Tandora · 07/10/2025 13:51

One of those is quick and easy - being gender non-conforming is not the same as being trans. Gender non-conforming is a much wider bucket.

Saying 'they are different' doesn't answer my question. What is the the difference between being gender non-conforming and identifying as non-binary and being gender non-conforming and thinking that gender is a load of old tosh? These different points of view depend on different understandings of the external environment and other people, and specifically gender identity.

How do you disentangle the cultural belief that it is necessary to define a gender identity and that this must depend on comparison with others, from investigation of physiology and brain structure?

Tandora · 07/10/2025 14:06

I'd be interested in asking you all a question. I know many are familiar with this very famous article in Nature:

Ainsworth C. Sex redefined. Nature. 2015 Feb 19;518(7539):288-91. doi: 10.1038/518288a. PMID: 25693544.

But there this is this idea that this article has been systematically debunked. Be very interested to hear your thoughts on that - why you find it so unconvincing.

Tandora · 07/10/2025 14:07

nicepotoftea · 07/10/2025 14:05

Saying 'they are different' doesn't answer my question. What is the the difference between being gender non-conforming and identifying as non-binary and being gender non-conforming and thinking that gender is a load of old tosh? These different points of view depend on different understandings of the external environment and other people, and specifically gender identity.

How do you disentangle the cultural belief that it is necessary to define a gender identity and that this must depend on comparison with others, from investigation of physiology and brain structure?

I don't think I understand this question sorry..

nicepotoftea · 07/10/2025 14:18

Tandora · 07/10/2025 14:07

I don't think I understand this question sorry..

The concept of gender identity depends on comparison with others.

Many people don't believe they have a masculine or feminine gender identity, and some of those people identify as non-binary (trans) and some of those people (e.g. gender critical feminists) just don't believe anyone's identity is simply feminine or masculine, and that the attempt to do so is sexist.
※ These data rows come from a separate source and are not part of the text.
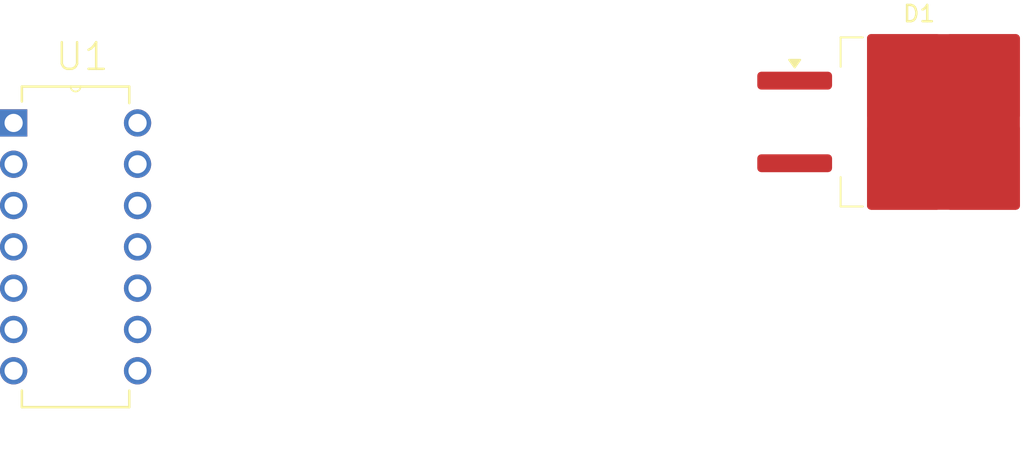
<source format=kicad_pcb>
(kicad_pcb
	(version 20241229)
	(generator "pcbnew")
	(generator_version "9.0")
	(general
		(thickness 1.6)
		(legacy_teardrops no)
	)
	(paper "A4")
	(layers
		(0 "F.Cu" signal)
		(2 "B.Cu" signal)
		(9 "F.Adhes" user "F.Adhesive")
		(11 "B.Adhes" user "B.Adhesive")
		(13 "F.Paste" user)
		(15 "B.Paste" user)
		(5 "F.SilkS" user "F.Silkscreen")
		(7 "B.SilkS" user "B.Silkscreen")
		(1 "F.Mask" user)
		(3 "B.Mask" user)
		(17 "Dwgs.User" user "User.Drawings")
		(19 "Cmts.User" user "User.Comments")
		(21 "Eco1.User" user "User.Eco1")
		(23 "Eco2.User" user "User.Eco2")
		(25 "Edge.Cuts" user)
		(27 "Margin" user)
		(31 "F.CrtYd" user "F.Courtyard")
		(29 "B.CrtYd" user "B.Courtyard")
		(35 "F.Fab" user)
		(33 "B.Fab" user)
		(39 "User.1" user)
		(41 "User.2" user)
		(43 "User.3" user)
		(45 "User.4" user)
	)
	(setup
		(pad_to_mask_clearance 0)
		(allow_soldermask_bridges_in_footprints no)
		(tenting front back)
		(pcbplotparams
			(layerselection 0x00000000_00000000_55555555_5755f5ff)
			(plot_on_all_layers_selection 0x00000000_00000000_00000000_00000000)
			(disableapertmacros no)
			(usegerberextensions no)
			(usegerberattributes yes)
			(usegerberadvancedattributes yes)
			(creategerberjobfile yes)
			(dashed_line_dash_ratio 12.000000)
			(dashed_line_gap_ratio 3.000000)
			(svgprecision 4)
			(plotframeref no)
			(mode 1)
			(useauxorigin no)
			(hpglpennumber 1)
			(hpglpenspeed 20)
			(hpglpendiameter 15.000000)
			(pdf_front_fp_property_popups yes)
			(pdf_back_fp_property_popups yes)
			(pdf_metadata yes)
			(pdf_single_document no)
			(dxfpolygonmode yes)
			(dxfimperialunits yes)
			(dxfusepcbnewfont yes)
			(psnegative no)
			(psa4output no)
			(plot_black_and_white yes)
			(plotinvisibletext no)
			(sketchpadsonfab no)
			(plotpadnumbers no)
			(hidednponfab no)
			(sketchdnponfab yes)
			(crossoutdnponfab yes)
			(subtractmaskfromsilk no)
			(outputformat 1)
			(mirror no)
			(drillshape 1)
			(scaleselection 1)
			(outputdirectory "")
		)
	)
	(net 0 "")
	(net 1 "/BLUE_PHASE_POWER")
	(net 2 "/V_OUT_RECTIFIED")
	(net 3 "unconnected-(U1-A2_OUTPUT-Pad9)")
	(net 4 "+15V")
	(net 5 "unconnected-(U1-OFFSET_ADJ.-Pad6)")
	(net 6 "GND")
	(net 7 "unconnected-(U1-A1_OUTPUT-Pad8)")
	(net 8 "/CURRENT_OUT_MCU")
	(net 9 "Net-(U1-GAIN_SENSE_1)")
	(net 10 "-15V")
	(net 11 "unconnected-(U1-OFFSET_ADJ-Pad7)")
	(net 12 "Net-(U1-GAIN_SENSE_2)")
	(net 13 "/VOUT_TO_LOAD")
	(footprint "Package_TO_SOT_SMD:TO-263-2" (layer "F.Cu") (at 194.675 72.2))
	(footprint "INA101HP:DIP254P762X508-14" (layer "F.Cu") (at 146.6182 87.5014))
	(embedded_fonts no)
)

</source>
The first group of people identify as trans, but the difference is semantics, not physiology.

Are you saying that people who describe themselves as non-binary are not trans?

And, follow up question, are you also arguing that people who do not suffer from gender dysphoria are not trans?
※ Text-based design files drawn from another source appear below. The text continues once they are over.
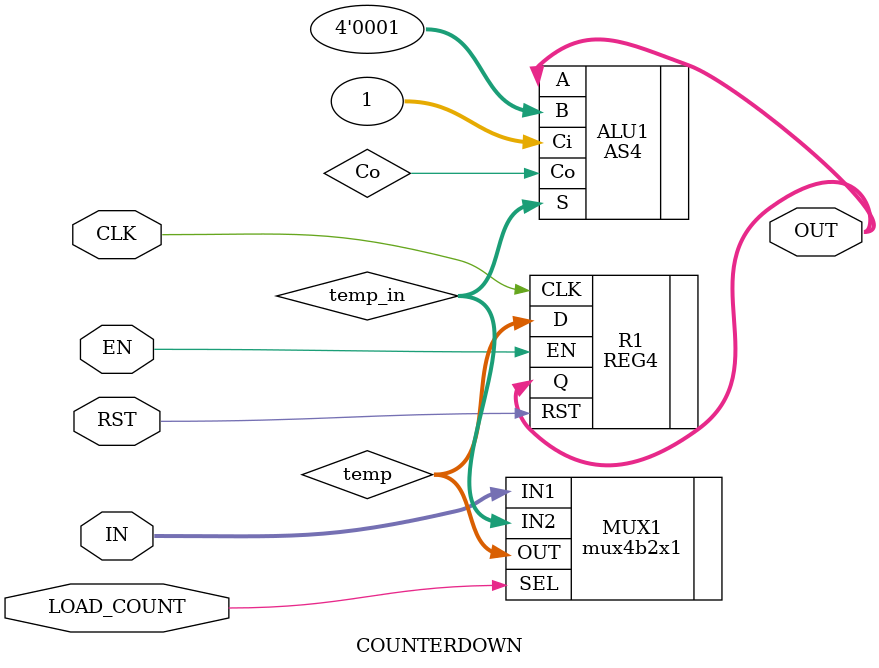
<source format=sv>
module COUNTERDOWN (IN,OUT,CLK,RST,LOAD_COUNT,EN);

input [3:0] IN;
input CLK,RST,LOAD_COUNT,EN;
output [3:0] OUT ;

wire [3:0] temp,temp_in;
logic Co;

mux4b2x1 MUX1(.IN1(IN),.IN2(temp_in),.OUT(temp),.SEL(LOAD_COUNT));
REG4 R1(.D(temp),.Q(OUT),.CLK(CLK),.RST(RST),.EN(EN));
AS4 ALU1(.A(OUT),.B(4'b0001),.Ci(1),.S(temp_in),.Co(Co));

endmodule 

</source>
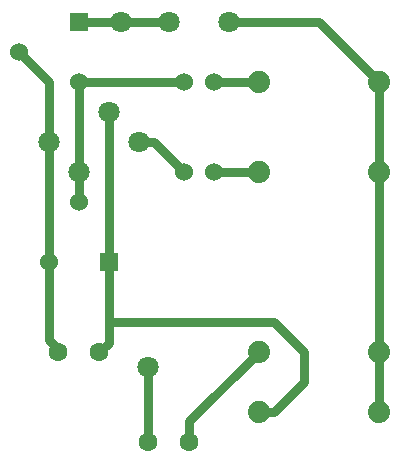
<source format=gtl>
G04 Layer: TopLayer*
G04 EasyEDA v6.5.22, 2023-04-11 18:51:13*
G04 Gerber Generator version 0.2*
G04 Scale: 100 percent, Rotated: No, Reflected: No *
G04 Dimensions in millimeters *
G04 leading zeros omitted , absolute positions ,4 integer and 5 decimal *
%FSLAX45Y45*%
%MOMM*%

%ADD10C,0.8000*%
%ADD11C,1.6000*%
%ADD12C,1.5240*%
%ADD13R,1.5240X1.5240*%
%ADD14C,1.8796*%
%ADD15C,1.8000*%

%LPD*%
D10*
X2110978Y-5841997D02*
G01*
X2110978Y-5209773D01*
X2108194Y-5206989D01*
X1698993Y-5080000D02*
G01*
X1777997Y-5003789D01*
X1777987Y-5003800D01*
X1777997Y-4826762D01*
X1777997Y-4317992D02*
G01*
X1777997Y-4826762D01*
X3175000Y-4826000D01*
X3429000Y-5080000D01*
X3429000Y-5334000D01*
X3175000Y-5588000D01*
X3048000Y-5588000D01*
X1270000Y-4318000D02*
G01*
X1270000Y-4978400D01*
X1348994Y-5057394D01*
X1348994Y-5080000D01*
X1524000Y-2286000D02*
G01*
X2285994Y-2286000D01*
X2286000Y-2285994D01*
X4064000Y-2794000D02*
G01*
X3556000Y-2286000D01*
X2794000Y-2286000D01*
X1016000Y-2540000D02*
G01*
X1270000Y-2794000D01*
X1270000Y-4318000D01*
X4064000Y-2794000D02*
G01*
X4064000Y-5588000D01*
X2032000Y-3302000D02*
G01*
X2159000Y-3302000D01*
X2413000Y-3556000D01*
X1778000Y-3048000D02*
G01*
X1778000Y-4318000D01*
X1524000Y-2794000D02*
G01*
X1524000Y-3555984D01*
X1524000Y-3555984D02*
G01*
X1524000Y-3810000D01*
X1524000Y-2794000D02*
G01*
X2413000Y-2794000D01*
X2460985Y-5842000D02*
G01*
X2460985Y-5667014D01*
X3048000Y-5080000D01*
X2667000Y-3556000D02*
G01*
X3048000Y-3556000D01*
X3048000Y-2794000D02*
G01*
X2667000Y-2794000D01*
D11*
G01*
X1348981Y-5080000D03*
G01*
X1698993Y-5080000D03*
G01*
X2110978Y-5841997D03*
G01*
X2460990Y-5841997D03*
D12*
G01*
X2666994Y-2793994D03*
G01*
X2412994Y-2793994D03*
G01*
X2666994Y-3555992D03*
G01*
X2412994Y-3555992D03*
G01*
X1523997Y-2793994D03*
G01*
X1015997Y-2539994D03*
D13*
G01*
X1523997Y-2285994D03*
D12*
G01*
X1269997Y-4317992D03*
G01*
X1523997Y-3809992D03*
D13*
G01*
X1777997Y-4317992D03*
D14*
G01*
X3047992Y-2793994D03*
G01*
X4063992Y-2793994D03*
G01*
X3047992Y-3555992D03*
G01*
X4063992Y-3555992D03*
G01*
X4063992Y-5079989D03*
G01*
X3047992Y-5079989D03*
G01*
X4063992Y-5587989D03*
G01*
X3047992Y-5587989D03*
D15*
G01*
X1269997Y-3301992D03*
G01*
X2031994Y-3301992D03*
G01*
X1777997Y-3047994D03*
G01*
X1879597Y-2285994D03*
G01*
X2285994Y-2285994D03*
G01*
X2793994Y-2285994D03*
G01*
X1524000Y-3555984D03*
G01*
X2108194Y-5206989D03*
M02*

</source>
theilltemperedmaggotintheheartofthelaw · 07/10/2025 14:19

Tandora · 07/10/2025 14:06

I'd be interested in asking you all a question. I know many are familiar with this very famous article in Nature:

Ainsworth C. Sex redefined. Nature. 2015 Feb 19;518(7539):288-91. doi: 10.1038/518288a. PMID: 25693544.
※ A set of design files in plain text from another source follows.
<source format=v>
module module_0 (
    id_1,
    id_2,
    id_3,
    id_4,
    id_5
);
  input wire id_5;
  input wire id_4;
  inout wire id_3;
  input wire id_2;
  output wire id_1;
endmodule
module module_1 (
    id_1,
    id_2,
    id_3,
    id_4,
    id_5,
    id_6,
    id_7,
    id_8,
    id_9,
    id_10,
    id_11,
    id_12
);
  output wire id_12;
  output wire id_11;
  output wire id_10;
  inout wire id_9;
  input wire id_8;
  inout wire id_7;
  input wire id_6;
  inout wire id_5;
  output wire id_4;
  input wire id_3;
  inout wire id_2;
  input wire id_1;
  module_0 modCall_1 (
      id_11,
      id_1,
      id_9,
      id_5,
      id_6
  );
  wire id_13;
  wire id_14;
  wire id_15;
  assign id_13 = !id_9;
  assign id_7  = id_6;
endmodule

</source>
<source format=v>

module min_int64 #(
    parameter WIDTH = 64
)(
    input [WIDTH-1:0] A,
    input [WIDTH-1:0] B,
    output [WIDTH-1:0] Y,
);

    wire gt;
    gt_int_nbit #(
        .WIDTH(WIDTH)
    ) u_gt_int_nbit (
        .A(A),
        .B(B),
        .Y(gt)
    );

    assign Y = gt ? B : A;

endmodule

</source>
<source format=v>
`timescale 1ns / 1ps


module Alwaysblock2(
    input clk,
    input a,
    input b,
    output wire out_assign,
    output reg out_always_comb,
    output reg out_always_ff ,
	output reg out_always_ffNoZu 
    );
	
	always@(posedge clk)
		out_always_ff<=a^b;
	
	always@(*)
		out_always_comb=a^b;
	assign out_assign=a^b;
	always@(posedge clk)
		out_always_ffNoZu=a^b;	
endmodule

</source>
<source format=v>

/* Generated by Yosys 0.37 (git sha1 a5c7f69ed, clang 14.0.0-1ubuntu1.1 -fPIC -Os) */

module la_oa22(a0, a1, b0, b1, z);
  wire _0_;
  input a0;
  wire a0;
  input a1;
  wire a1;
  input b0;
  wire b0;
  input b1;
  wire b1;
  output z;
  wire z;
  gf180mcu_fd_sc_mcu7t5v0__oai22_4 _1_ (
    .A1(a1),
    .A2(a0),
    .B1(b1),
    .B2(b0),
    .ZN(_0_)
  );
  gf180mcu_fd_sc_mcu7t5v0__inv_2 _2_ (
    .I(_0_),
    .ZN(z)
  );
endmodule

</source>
But there this is this idea that this article has been systematically debunked. Be very interested to hear your thoughts on that - why you find it so unconvincing.

There's nothing wrong with that article, except for the way it gets misused by TRAs, particularly the last sentence. The article describes the sex binary in terms of fœtal development, and how people with DSDs can end up with a mixture of the characteristics associated with the two normal development pathways. Rarely, they may need to make a decision between masculinising and feminising treatment, for which their personal preference is taken into account. This is the only time it is relevant, applicable to less than 0.018% of population.

nicepotoftea · 07/10/2025 14:20

Tandora · 07/10/2025 14:06

I'd be interested in asking you all a question. I know many are familiar with this very famous article in Nature:

Ainsworth C. Sex redefined. Nature. 2015 Feb 19;518(7539):288-91. doi: 10.1038/518288a. PMID: 25693544.

But there this is this idea that this article has been systematically debunked. Be very interested to hear your thoughts on that - why you find it so unconvincing.

Well, for a start, the article seems to misunderstand the meaning of 'spectrum' and 'sex'.